On March 11, Patrick began to create a spectacle over PUC repricing. Tailed by a small entourage, he showed up in the vast Senate chamber for a Jurisprudence Committee hearing at which D’Andrea, seeming unusually jolly for an energy regulator under fire, was answering questions. In his six years leading the Texas Senate, Patrick had only once before made a cameo appearance in a committee, when he had voiced support for school vouchers in 2017. Prior to the lieutenant governor’s arrival, D’Andrea had defended the decision to artificially keep energy rates high. He said the PUC ultimately didn’t want to risk another round of devastating blackouts and agreed to the rates to incentivize power companies to keep producing. He encouraged lawmakers to leave the matter alone. (No legislator knew it at the time, but by arguing against repricing, D’Andrea was keeping the private promise he had made two days earlier to big energy investors on Wall Street.)

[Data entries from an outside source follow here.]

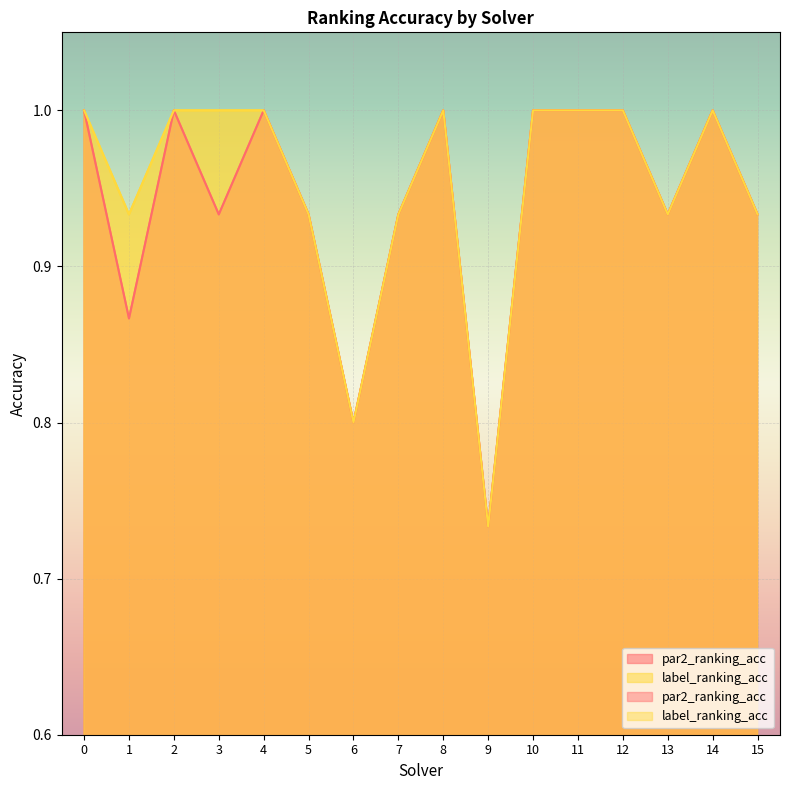

At which category does par2_ranking_acc reach its first local peak?

2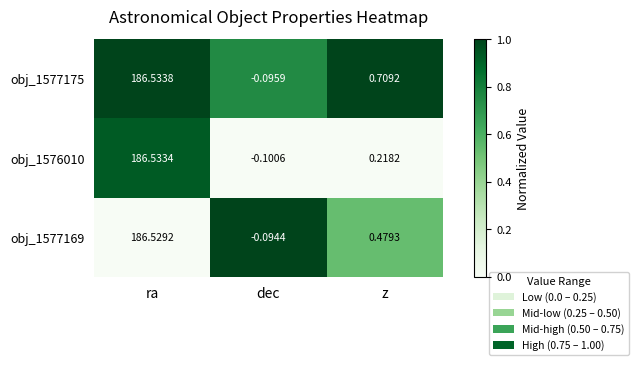

Which category has the lowest value in the obj_1577169 series?

dec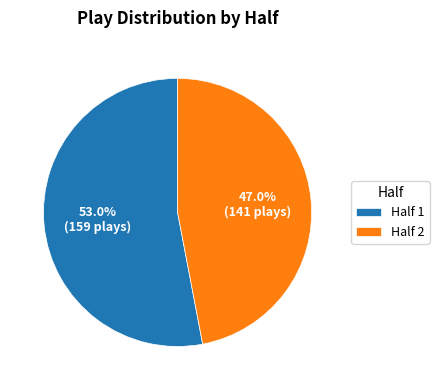

What percentage do Half 1 and Half 2 together represent?

100.0%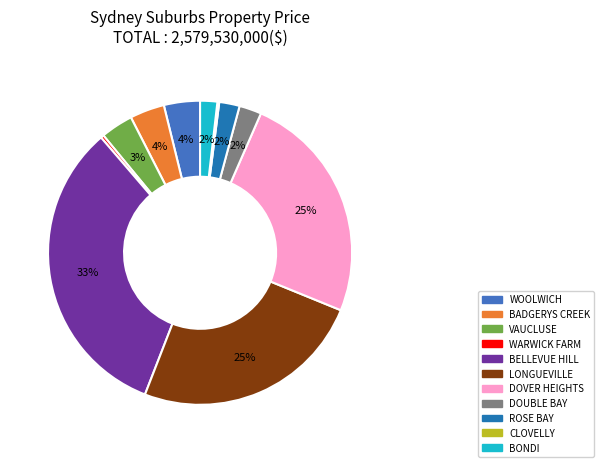

Which has a higher value, WOOLWICH or BONDI?

WOOLWICH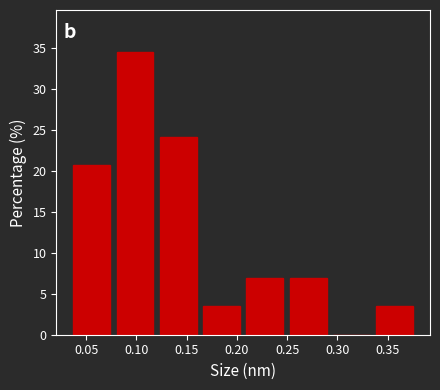

Which range on the x-axis has the tallest bar?

0.075 to 0.120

Patrick first showered the regulator with empathy. How tough this all must be, he said to the PUC chairman, who smiled at the end of the table. “You seem like a very nice person stuck in the middle,” Patrick continued. Then the facade dropped and he proceeded to berate D’Andrea, making a scene of moralizing. “Do the right thing,” Patrick said, urging D’Andrea to order repricing. D’Andrea, bewildered and occasionally stuttering during the interrogation, refused to agree to reprice those hours of electricity, arguing that it would be illegal for him to do so.

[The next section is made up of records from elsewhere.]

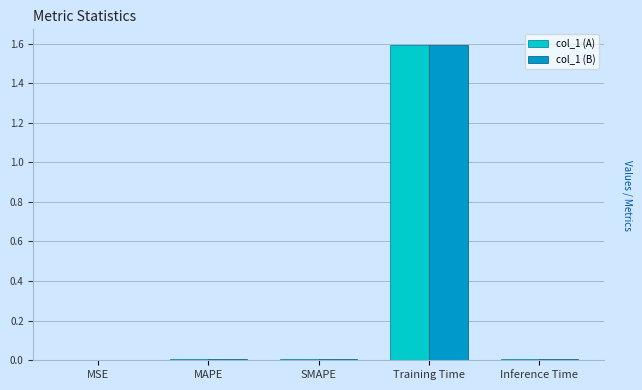

Is it true that col_1 (B) equals 0.0 at MAPE?

True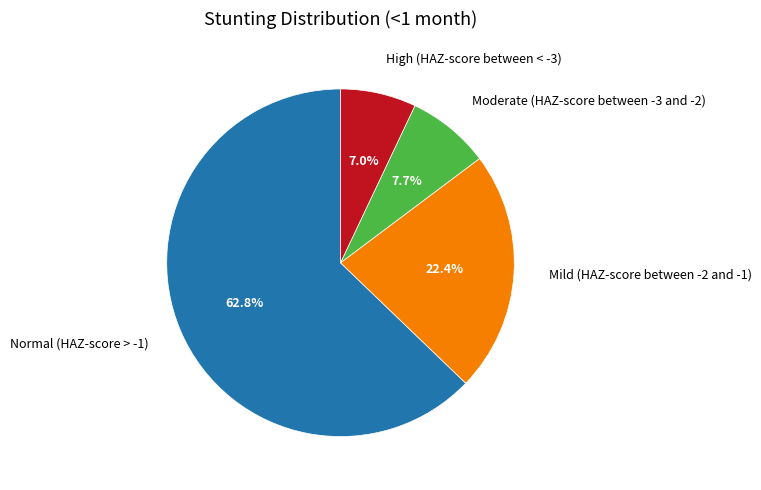

What is the majority slice?

Normal (HAZ-score > -1)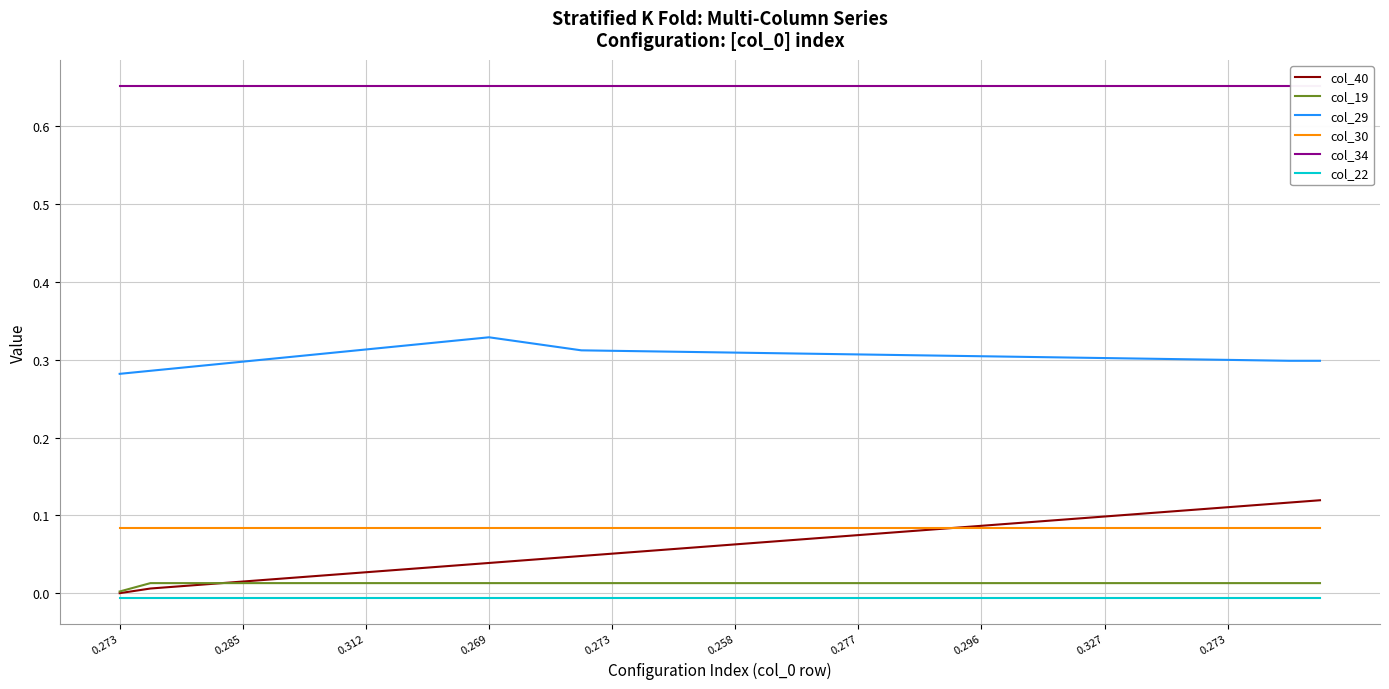

What is the average value of the col_29 series?

0.3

Then, in a stunning reversal of the last few weeks of elected state leaders blaming appointed officials, the PUC chairman added that it was Patrick’s job to adjust prices, not his. “I’m not going to sit here and say I didn’t make mistakes. Obviously, we all did,” he said. “You can act. You’re the legislature. I can’t act. I’m a bureaucrat.

Usually, Patrick does the finger-pointing, often on Fox News or a conservative radio program where the host is unlikely to challenge him. Having his bluff to take personal responsibility for fixing problems called was a new experience. Patrick went into overdrive. On Friday, March 12, he asked the governor to compel D’Andrea to change the prices. Abbott responded that night that he, like D’Andrea, thinks the PUC ordering repricing would be illegal, kicking the issue back to Patrick and the Legislature. Over the weekend, Patrick and his team drafted a bill forcing the PUC to do as it was told, and he spent Sunday night calling senators to convince them to bend the Senate’s procedural rules to take up his bill.

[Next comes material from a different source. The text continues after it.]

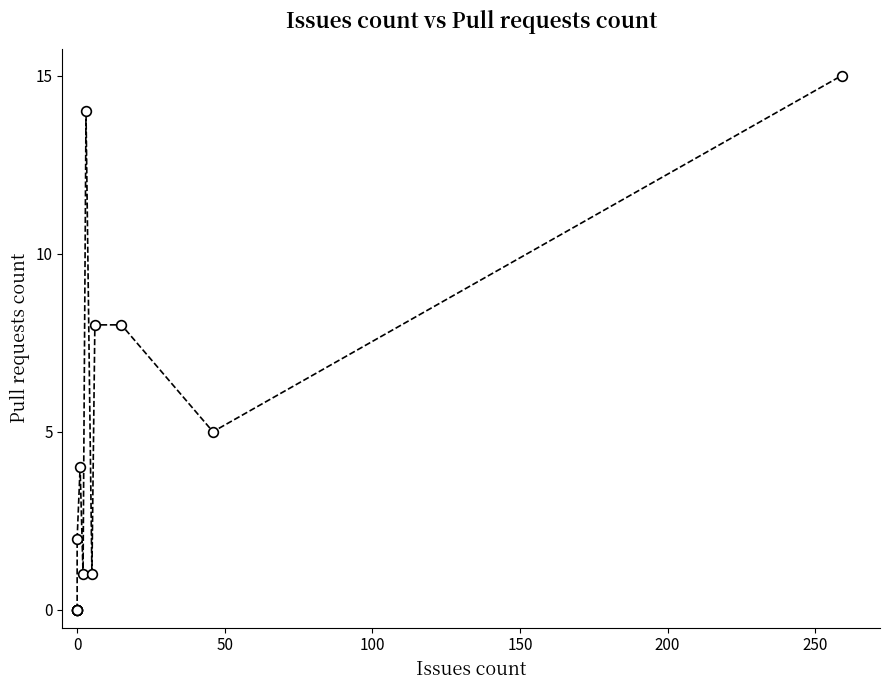

The chart shows a value of 9 at 0. True or false?

False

On Monday, the Jurisprudence Committee, which had watched Patrick dress down D’Andrea, gave the bill its blessing in three minutes with no questions. The two-page legislation passed the Senate in a little more than an hour. But unlike buying metal detectors for a school or asking churchgoers to take in foster children, passing legislation requires the approval of both houses and the governor. Patrick publicly urged Abbott to voice support for his plan, in hopes it would encourage the more hesitant House to come along. Abbott declined, and ultimately, Speaker Phelan said the House would not take up the bill.

Weeks after pointing at himself in front of cameras and saying he took responsibility for preventing future energy crises, Patrick then pointed the finger elsewhere. “The Texas Senate stood for individuals, and I’m proud of you,” he said on the Senate floor Tuesday. “The House stood for big business.” A few days later, on Thursday, Patrick assembled a press audience to hear him call out the governor. He urged Abbott to tell the PUC to stop the clock on the March 20 deadline so the Legislature can take a second hack at sorting out the repricing issue. “I’m actually coming to the governor and saying, ‘Governor, help,’” Patrick pled, adding that, otherwise, the Senate’s fix—his fix—“will be for naught.”